Schengen Antlaşması, serbest dolaşım hakkı çerçevesinde antlaşmaya taraf olan ülkelerdeki yasal göçmenleri kapsayan bir antlaşma olması sebebiyle İngiltere, İrlanda ve Danimarka tarafından antlaşmanın bu yönüne itiraz edilmiştir (Savaşan, 2009: 19). İngiltere ve İrlanda, ülke sınırlarına giren bütün insanların denetimini sağlamak istemeleri ve ada ülkesi olmaları sebebiyle Schengen Antlaşması dışında kalmıştır (Asan, 2007: 40; Gençler, 2005: 187-188). İzlanda ve Norveç ise Birliğin üyesi olan ülkelerden olmasalar da Schengen Antlaşması’nı imzalayarak serbest dolaşım hakkını onaylamıştır (Üstün, 2013: 1).

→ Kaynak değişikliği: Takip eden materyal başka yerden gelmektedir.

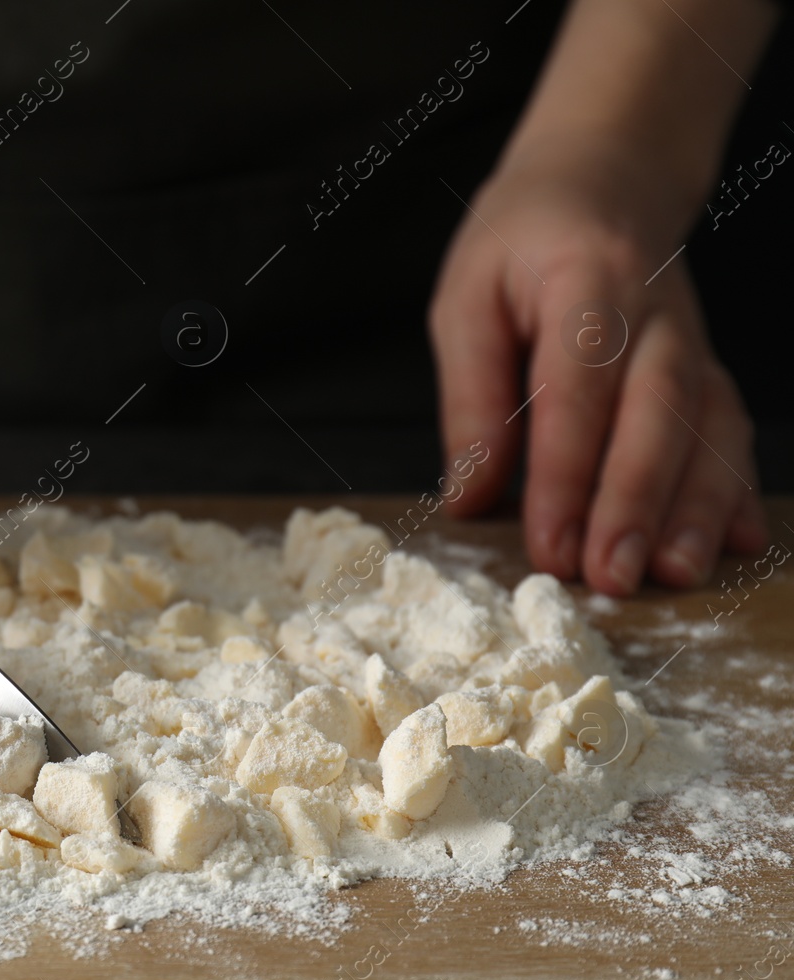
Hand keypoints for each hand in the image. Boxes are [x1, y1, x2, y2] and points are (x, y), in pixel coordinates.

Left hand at [429, 139, 766, 594]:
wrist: (604, 176)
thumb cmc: (521, 240)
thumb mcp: (467, 299)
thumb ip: (470, 396)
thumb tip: (467, 495)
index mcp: (585, 283)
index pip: (575, 393)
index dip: (564, 476)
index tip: (548, 545)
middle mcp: (654, 314)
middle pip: (653, 416)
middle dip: (633, 504)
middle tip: (610, 577)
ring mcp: (691, 340)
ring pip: (706, 428)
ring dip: (695, 509)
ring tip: (677, 575)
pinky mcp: (706, 364)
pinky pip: (731, 428)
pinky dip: (736, 487)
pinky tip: (739, 543)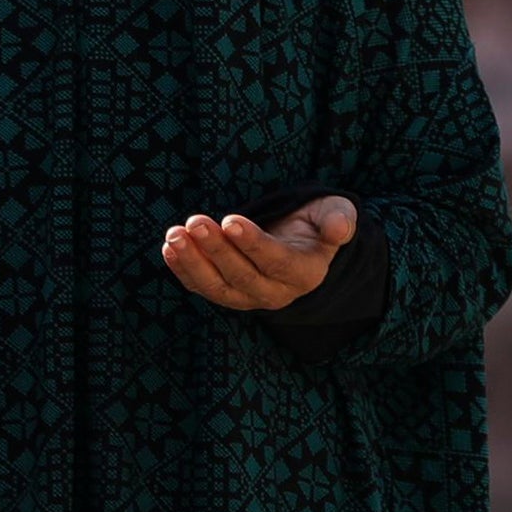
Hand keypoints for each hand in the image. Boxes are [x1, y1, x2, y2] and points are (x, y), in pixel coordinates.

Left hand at [160, 196, 357, 309]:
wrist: (301, 244)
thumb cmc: (316, 224)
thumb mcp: (335, 214)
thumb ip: (339, 220)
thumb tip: (341, 227)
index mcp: (305, 273)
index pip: (276, 262)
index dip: (253, 244)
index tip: (231, 220)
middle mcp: (277, 293)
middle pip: (243, 276)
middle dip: (216, 249)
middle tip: (196, 221)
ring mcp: (249, 297)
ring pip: (218, 288)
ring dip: (193, 262)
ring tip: (175, 235)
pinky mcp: (228, 293)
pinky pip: (203, 288)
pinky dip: (184, 270)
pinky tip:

Schengen Antlaşması’nın güvenlik konusunda ülkelerde yarattığı endişe, topluluk ülkeleri tarafından ortak sınırların kontrolü hususunda daha sıkı politikalar izlenmesine yol açmıştır. Bu durum ise ülkelere yönelik yasadışı göçün artışına sebep olmuştur. Dolayısıyla 2004 yılında sınır kontrollerinin sağlanabilmesi amacıyla FRONTEX (Avrupa Birliği Üye Devletleri Dış Sınırlarında Operasyonel İşbirliğinin Yönetilmesi için Avrupa Ajansı) kurulmuştur (Alkan, 2015: 760, Zorba, 2016: 5). Buna ilaveten Antlaşma ile yürürlüğe giren Schengen Information System (SIS) ile de üye devletlerce bilgisayar ortamında güvenlik hususunda bilgi paylaşımının gerçekleştirilebilmesi sağlanmıştır (Gençler, 2005: 187).

1990 yılında Antlaşma’nın uygulama sözleşmesi imzalanmış ve bu sözleşme 26 Mart 1995’te yürürlüğe girmiştir (Şen ve Özkorul, 2016: 97). Schengen Uygulama Sözleşmesi, 8 bölüm olmak üzere 142 maddeden oluşmaktadır. Uygulama sözleşmesinde sığınma başvurularının incelenmesine ilişkin sorumluluklar, 7. bölümün 28. ve 38. maddeleri arasında belirtilmiştir. Bu maddeler ile üçüncü ülkelerden gelen kişilerin, birden fazla ülkeye aynı anda veya sırayla iltica başvurusu yapmasının önüne geçilmeye çalışılmıştır. 26 Nisan 1994 tarihinde ise Schengen Uygulama Sözleşmesi’nin sığınmaya yönelik maddelerinin, Dublin Sözleşmesi’nin yürürlüğe girmesiyle yürürlükten kaldırılmasına karar verilmiştir. Schengen Yönetim

Komitesi tarafından alınan bu kararın amacı, Dublin Sözleşmesi ile yaşanabilecek çatışmanın engellenmesidir (Özcan, 2005: 34, 62).